3+2+1=6 Now I didn’t have to take up BBQ to learn that math, but my new approach to BBQ’ing ribs has them finishing in that amount of time or less…usually less. I think that foiling made me feel like I was a more integral part of the process than I really am. Frankly, the fire & the smoke are doing all the work and don’t really need my involvement othen than tending the fire.
It had been awhile since I’d done ribs on my Big Green Egg, but with the weather hovering around ~70 degrees I decided Saturday was a perfect day to fire up the cooker. So off to the store I went for some ribs. When I got there, all that was available were spare ribs. Now I usualy cook baby backs but didn’t feel like hunting all over town for them so I just went with St Louis style spare ribs.
What’s the difference? Well, baby backs come from “high on the hog” and are typically smaller and more tender. Spareribs on the other hand come from the belly of the hog, are larger, and typically have more fat.
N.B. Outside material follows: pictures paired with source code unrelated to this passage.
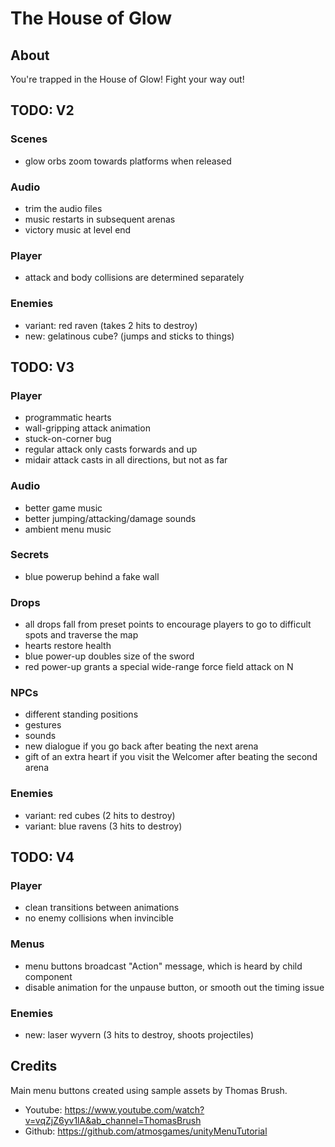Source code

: # The House of Glow

## About

You're trapped in the House of Glow! Fight your way out!

## TODO: V2

### Scenes

- glow orbs zoom towards platforms when released

### Audio

- trim the audio files
- music restarts in subsequent arenas
- victory music at level end

### Player

- attack and body collisions are determined separately

### Enemies

- variant: red raven (takes 2 hits to destroy)
- new: gelatinous cube? (jumps and sticks to things)

## TODO: V3

### Player

- programmatic hearts
- wall-gripping attack animation
- stuck-on-corner bug
- regular attack only casts forwards and up
- midair attack casts in all directions, but not as far

### Audio

- better game music
- better jumping/attacking/damage sounds
- ambient menu music

### Secrets

- blue powerup behind a fake wall

### Drops

- all drops fall from preset points to encourage players to go to difficult spots and traverse the map
- hearts restore health
- blue power-up doubles size of the sword
- red power-up grants a special wide-range force field attack on N

### NPCs

- different standing positions
- gestures
- sounds
- new dialogue if you go back after beating the next arena
- gift of an extra heart if you visit the Welcomer after beating the second arena

### Enemies

- variant: red cubes (2 hits to destroy)
- variant: blue ravens (3 hits to destroy)

## TODO: V4

### Player

- clean transitions between animations
- no enemy collisions when invincible

### Menus

- menu buttons broadcast "Action" message, which is heard by child component
- disable animation for the unpause button, or smooth out the timing issue

### Enemies

- new: laser wyvern (3 hits to destroy, shoots projectiles)

## Credits

Main menu buttons created using sample assets by Thomas Brush.

- Youtube: https://www.youtube.com/watch?v=vqZjZ6yv1lA&ab_channel=ThomasBrush
- Github: https://github.com/atmosgames/unityMenuTutorial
You also have to deal with a flap of meat on the bone side of spare ribs and a strip of meat and cartilage along the edge. You can find spareribs with the extra flap and cartilage removed by the butcher. These trimmed spareribs are often referred to as “St. Louis Style”.
While the spare ribs turned out okay, my family let me know in no uncertain terms that they prefer the “other kind”. So from now on, I’ll stick to baby back ribs even if I have to chase all over town to find them.